FUKUSHIMA
El 11 de marzo de 2011, un terremoto de 9,0 grados en la escala de Richter y un posterior tsunami desatado por la ferocidad del sismo, azotaron Japón y produjeron consecuencias devastadoras. Esta fatalidad dio inicio a otra tragedia, absolutamente evitable, en la central nuclear Fukushima Daiichi, donde fallaron los sistemas de refrigeración y emergencia, se registraron explosiones de hidrógeno en los edificios que albergan los reactores y se alcanzó la fusión del núcleo de los reactores 1, 2 y 3, liberando grandes emanaciones radiactivas al exterior.
Hoy, a más de 4 años de aquella catástrofe, el Ministerio de Salud de Japón comunicó que un trabajador de Fukushima, involucrado en la limpieza de los reactores nucleares destruidos, contrajo un tipo de leucemia «aguda» debido a su exposición a la radiación.
A continuación, Justin McKeating, integrante de la campaña de energía de Greenpeace Internacional, nos explica cómo deberían accionar las empresas para mejorar la situación tanto de los trabajadores que realizan tareas de mantenimiento en el área, como de los evacuados de las ciudades cercanas.

Por Justin McKeating

Según el Washington Post, un hombre que trabajó en el lugar de la catástrofe nuclear de Fukushima Daiichi entre 2012 y 2013 tiene «leucemia mielógena aguda, un cáncer de la sangre y la médula ósea». Su condición es resultado directo de su trabajo en Fukushima.
A la luz de esta triste noticia, muchas personas tienen preguntas por responder.

Primero: el propietario y operador de Fukushima, TEPCO, se ha comprometido firmemente a mejorar la seguridad de sus trabajadores. Textualmente: «La seguridad de los trabajadores y empleados que participan en la operación de desmantelamiento es la más alta prioridad». Eso, al menos, es lo que dice en su sitio web.

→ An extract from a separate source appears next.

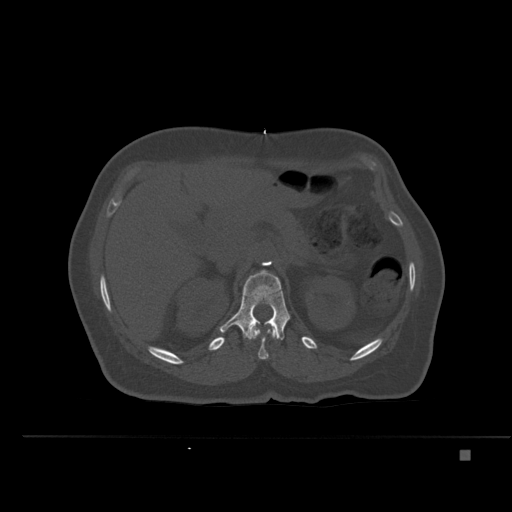
CT including the spine, one axial slice. Slice 240 of 477 in the series (ordered by position). Bone window (W 1800 / L 400 HU). 512 × 512 image matrix, field of view 422 × 422 mm. Female patient, age 74 years. Case-level facts recorded for this patient, not image findings: primary cancer: colon.
Annotated regions visible in this slice (semi-automatically segmented with operator editing):
- L1 vertebra: bounding box (x1, y1, x2, y2) in pixels: (219, 270, 290, 340)
- T12 vertebra: (249, 325, 276, 360)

La compañía tiene que reconocer que sus medidas han demostrado ser insuficientes.

Segundo: el presidente de Japoń, Abe, ha dicho en repetidas ocasiones que la situación en Fukushima está «bajo control». Su gobierno está levantando las restricciones en las zonas contaminadas y obligando a los evacuados a regresar.

El diagnóstico del trabajador demuestra lo vanas que son sus palabras. El levantamiento de las restricciones debe ser detenido inmediatamente.

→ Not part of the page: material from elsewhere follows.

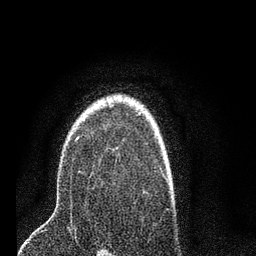
Breast MRI (dynamic contrast-enhanced), one axial slice; slice 56 of 80 in the series (ordered by position); cropped to one breast; dynamic contrast-enhanced series, time point 2 of 7 at this slice position (early post-contrast); 3 T; TE 2.2 ms, TR 5.4 ms; 2 mm slice thickness; 256 × 256 image matrix, field of view 150 × 150 mm. Female patient.
Outlined on this slice (semi-automatic segmentation, software-assisted and operator-edited):
- enhancing-tissue mask used for the functional tumour volume (all voxels passing the contrast-enhancement thresholds inside the analysis volume; usually the tumour): bounding box <76,136,81,141> (left, top, right, bottom; pixels)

Tercero: la Agencia Internacional de Energía Atómica (OIEA) tiene que revisar su prematura y complaciente evaluación de la situación en Fukushima. Tan solo hace un mes que la OIEA ignoró las principales incertidumbres y la falta de datos con el fin de declarar que no habría consecuencias para la salud discernibles a partir de la catástrofe de Fukushima.

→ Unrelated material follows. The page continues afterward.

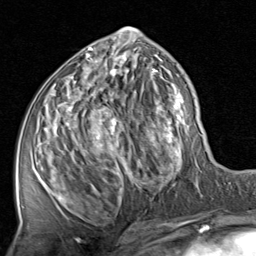
Breast MRI, one axial slice; slice 40 of 80 in the series (ordered by position); cropped to one breast; dynamic contrast-enhanced series, time point 2 of 8 at this slice position (early post-contrast); 1.5 T; TE 1.7 ms, TR 4.5 ms; 2 mm slice thickness; 256 × 256 image matrix, field of view 180 × 180 mm. Female patient.
Outlined on this slice (semi-automatically segmented with operator editing):
- enhancing-tissue mask used for the functional tumour volume (all voxels passing the contrast-enhancement thresholds inside the analysis volume; usually the tumour): box from (x=45, y=27) to (x=201, y=211) px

A ello le siguió la noticia de que el profesor Toshihide Tsuda, de la Universidad de Okayama, publicaba un estudio, revisado por pares, que mostraba un incremento del cáncer de tiroides en niños menores de 18 años que vivían en la zona en el momento del desastre.

Abe, TEPCO y la OIEA tienen que cambiar de rumbo y actuar con rapidez.

¿Qué se está haciendo para identificar y ayudar a otros trabajadores que también pueden verse afectados? Los procedimientos de seguridad en Fukushima deben ser revisados ​​y mejorados en forma radical de manera urgente.

Las declaraciones poco científicas y sin fundamento realizadas por el OIEA y el gobierno japonés, que minimizan los impactos a largo plazo de la catástrofe de Fukushima en la salud de las personas y el medio ambiente, deben ser retiradas y reconsideradas.

Los trabajadores y los ciudadanos de Fukushima están sufriendo las consecuencias de este desastre nuclear. Se está haciendo caso omiso de esta realidad, negando su sufrimiento y socavando su lucha por la justicia, para ellos y sus familias.

La vida de las personas está en juego. La enfermedad, la propaganda y las falsas promesas son las pobres recompensas para los valientes trabajadores de Fukushima y para los evacuados que sufren por causas ajenas.